[Records contained in a dataset]
****************
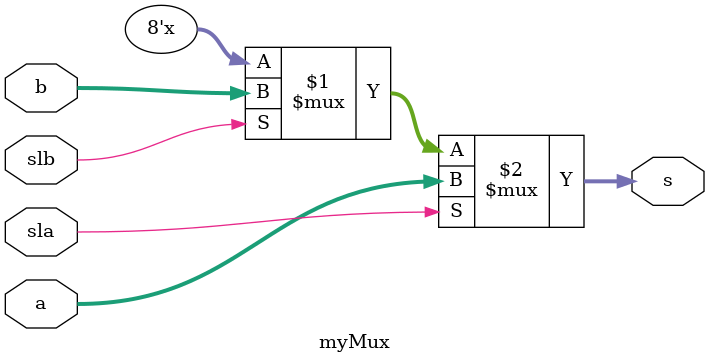
<source format=v>
`timescale 1ns/1ns
module myMux(input [7:0] a, b, input sla, slb, output [7:0] s);
	assign s = sla ? a:
	           slb ? b: 8'bx;
endmodule

</source>
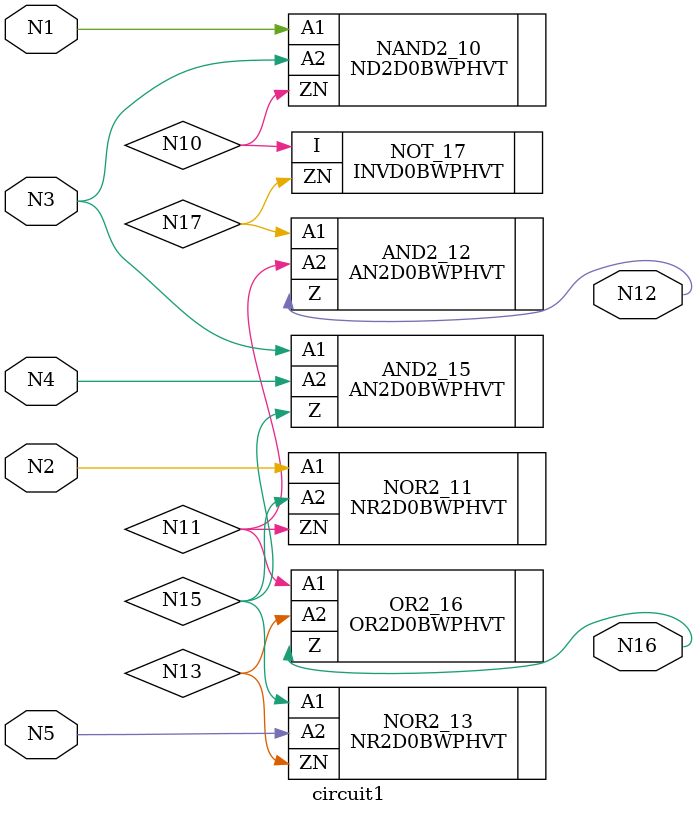
<source format=v>


module circuit1 (N1, N2, N3, N4, N5, N12, N16);

input N1, N2, N3, N4, N5;
output N12, N16;

wire N10, N11, N13, N15, N17;

//nand NAND2_10 (N10, N1, N3);
ND2D0BWPHVT NAND2_10 ( .A1(N1), .A2(N3), .ZN(N10) );
//not  NOT_17 (N17, N10);
INVD0BWPHVT NOT_17 ( .I(N10), .ZN(N17) );
// and  AND2_15 (N15, N3, N4);
AN2D0BWPHVT AND2_15 ( .A1(N3), .A2(N4), .Z(N15) );
//nor  NOR2_11 (N11, N2, N15);
NR2D0BWPHVT NOR2_11 ( .A1(N2), .A2(N15), .ZN(N11) );
//nor  NOR2_13 (N13, N15, N5);
NR2D0BWPHVT NOR2_13 ( .A1(N15), .A2(N5), .ZN(N13) );
//and  AND2_12 (N12, N17, N11);
AN2D0BWPHVT AND2_12 ( .A1(N17), .A2(N11), .Z(N12) );
// or   OR2_16 (N16, N11, N13);
OR2D0BWPHVT OR2_16 ( .A1(N11), .A2(N13), .Z(N16) );


endmodule
</source>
****************
• TASK DETAILS
An exact copy of all entries is needed, with no pictures in it.

• YOUR SOLUTION
<source format=v>
`timescale 1ns/1ns
module myMux(input [7:0] a, b, input sla, slb, output [7:0] s);
	assign s = sla ? a:
	           slb ? b: 8'bx;
endmodule

</source>
<source format=v>


module circuit1 (N1, N2, N3, N4, N5, N12, N16);

input N1, N2, N3, N4, N5;
output N12, N16;

wire N10, N11, N13, N15, N17;

//nand NAND2_10 (N10, N1, N3);
ND2D0BWPHVT NAND2_10 ( .A1(N1), .A2(N3), .ZN(N10) );
//not  NOT_17 (N17, N10);
INVD0BWPHVT NOT_17 ( .I(N10), .ZN(N17) );
// and  AND2_15 (N15, N3, N4);
AN2D0BWPHVT AND2_15 ( .A1(N3), .A2(N4), .Z(N15) );
//nor  NOR2_11 (N11, N2, N15);
NR2D0BWPHVT NOR2_11 ( .A1(N2), .A2(N15), .ZN(N11) );
//nor  NOR2_13 (N13, N15, N5);
NR2D0BWPHVT NOR2_13 ( .A1(N15), .A2(N5), .ZN(N13) );
//and  AND2_12 (N12, N17, N11);
AN2D0BWPHVT AND2_12 ( .A1(N17), .A2(N11), .Z(N12) );
// or   OR2_16 (N16, N11, N13);
OR2D0BWPHVT OR2_16 ( .A1(N11), .A2(N13), .Z(N16) );


endmodule
</source>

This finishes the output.